Wednesday, March 23, 2011
Farewell to the “last star”
When I woke up this morning, I looked over Two Dogs’s shoulder and saw the television on. Two Dogs had woken up early and turned it on, but had come back to bed. I listened, and the commentators were speaking about Elizabeth Taylor.
I froze in shock. There is only one reason why news commentators talk about old-time movie stars at the top of the hour. I listened and watched the screen even though it was blurry through my astigmatic eyes. I didn’t want to put on my glasses and read the words on the screen. I knew what those words would be.
Even hours later, it is still hard to believe. I am not ready to live in a world without Elizabeth Taylor. Even though she was seventy-nine, an age which is near the average American lifespan – and more years than she may have expected given her epic struggles with health – this is more than the death of a movie star. It is the breakage of one of the last strong threads between now and Hollywood’s Golden Age.
Ms. Taylor was a role model for me growing up, even though I had missed her heyday of the 1950s and 1960s. Reading her biographies took me away from my surroundings of unpopularity and financial struggle and into a world of glamour, beauty, fantastic wealth, and never having to worry about finding love. Back then, I thought it was fabulous to have been married so many times.

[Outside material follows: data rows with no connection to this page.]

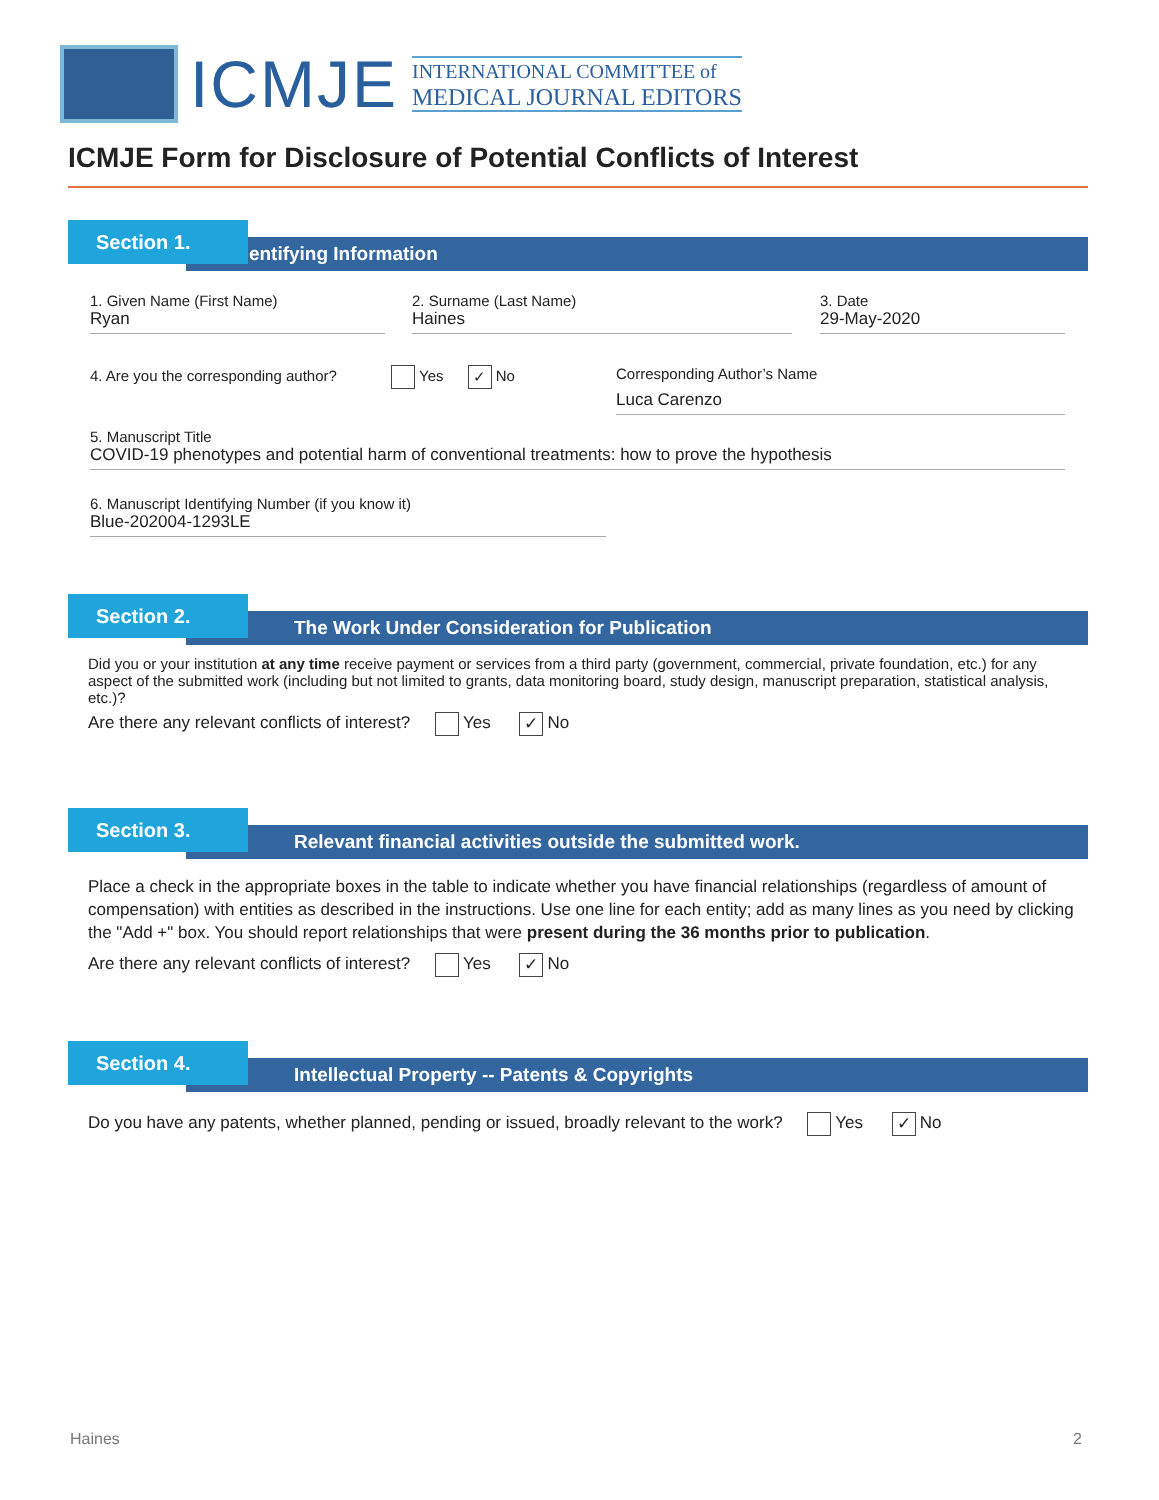ICMJE
INTERNATIONAL COMMITTEE of
MEDICAL JOURNAL EDITORS
ICMJE Form for Disclosure of Potential Conflicts of Interest
Section 1.
Identifying Information
1. Given Name (First Name)
Ryan
2. Surname (Last Name)
Haines
3. Date
29-May-2020
4. Are you the corresponding author? Yes ✓ No
Corresponding Author’s Name
Luca Carenzo
5. Manuscript Title
COVID-19 phenotypes and potential harm of conventional treatments: how to prove the hypothesis
6. Manuscript Identifying Number (if you know it)
Blue-202004-1293LE
Section 2.
The Work Under Consideration for Publication
Did you or your institution at any time receive payment or services from a third party (government, commercial, private foundation, etc.) for any aspect of the submitted work (including but not limited to grants, data monitoring board, study design, manuscript preparation, statistical analysis, etc.)?
Are there any relevant conflicts of interest? Yes ✓ No
Section 3.
Relevant financial activities outside the submitted work.
Place a check in the appropriate boxes in the table to indicate whether you have financial relationships (regardless of amount of compensation) with entities as described in the instructions. Use one line for each entity; add as many lines as you need by clicking the "Add +" box. You should report relationships that were present during the 36 months prior to publication.
Are there any relevant conflicts of interest? Yes ✓ No
Section 4.
Intellectual Property -- Patents & Copyrights
Do you have any patents, whether planned, pending or issued, broadly relevant to the work? Yes ✓ No
Haines 2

Now, multiple marriages don’t sound so “cool” to me (especially when there’s no loving spouse to be there at the end). Ms. Taylor’s life was filled with physical suffering, weight problems, addictions, and furious public disapproval as well as diamonds, gowns, and worldwide fame. Perhaps the modest joys are the best ones.
I have seen a few of Ms. Taylor’s films, some not too long ago – The Sandpiper, The VIPs, Who’s Afraid of Virginia Woolf? No doubt, I will be renting more from Netflix soon – perhaps I’ll even muster the courage to take on the four-hour-plus Cleopatra.
Take some time to think about what Elizabeth Taylor means to you – and remember a time when even great scandal didn’t eclipse great beauty and mystique. (You never opened a fan magazine and saw a photo of Ms. Taylor going to the supermarket!)